The Inland Lakes have been developing high-achieving sailors since before the interurban.
"Still, there's a history of good sailors to come out of Wisconsin and the Midwest," said Roble's college coach, Mitch Brindley. "Even with the short season, they're highly motivated. Someone like Steph has always made the most of every opportunity she's had whenever she was on the water."

Roble's first lessons were at the age of 5 at the Lake Beulah Yacht Club's sailing school in the Opti Sailboats. Growing up on the lake, she was always in a boat or a kayak because the water was essentially her front yard. All her friends and neighbors also sailed.
Yes, when I moved to Illinois, I started sailing at Lake Geneva. Talk about a learning curve, and a lot of the accomplished sailors began developing their local knowledge young.

Because the lakes are close together, there are chances for the youngsters to pit their skills against similar-age competitors on Geneva or Delavan or Pewaukee or Little Cedar. Then there is the rest of the world.
Sailing is a way of life on Beulah. All summer long, white sails fill the lake with children, teenagers and adults practicing, or sailing in regattas. While they look picturesque against the blue sky and puffs of clouds, they can get very competitive.

"I remember winning my first race with my friend Katie Porter," Roble said. "And I was just like wow, that is a really cool feeling.

"And then a couple of friends had discovered the national sailing. For us, it was like, wait, there are Optis outside of the Midwest? We had no idea what was going on. We were in our own little special bubble."
It's a pretty good special bubble, as the rest of the world discovers from time to time.
Wisconsin is known for good sailors, from [Olympian and America's Cup defender Buddy] Melges to Sally Barkow, to Brian Porter and Annie Haeger, who is attempting to secure a spot on the Olympic team.

"A lot of people don't realize the strong sailing community that we have in the Midwest," Roble said.

Brindley said Roble's diligence and focus have pushed her to this level of sailing.

"She's driven like any successful person is," Brindley said. "She puts the time in and the hard work. She's just like all the other top athletes — it is just that her chosen field is sailing.

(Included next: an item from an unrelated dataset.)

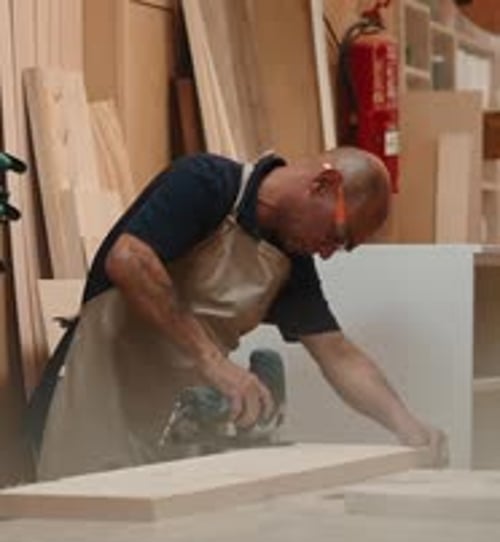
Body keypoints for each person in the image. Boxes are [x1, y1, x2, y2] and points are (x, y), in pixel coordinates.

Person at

"She's very calculating and deliberate in her actions on the water and with her tactics and strategy. And she doesn't make a lot of mistakes because of it."
It's necessary to be deliberate. Scow or dinghy racing is like playing chess on an elastic board, thanks to the shifty winds and shore effects.  The one wrinkle inland lake racers have to adopt to elsewhere is current or tide.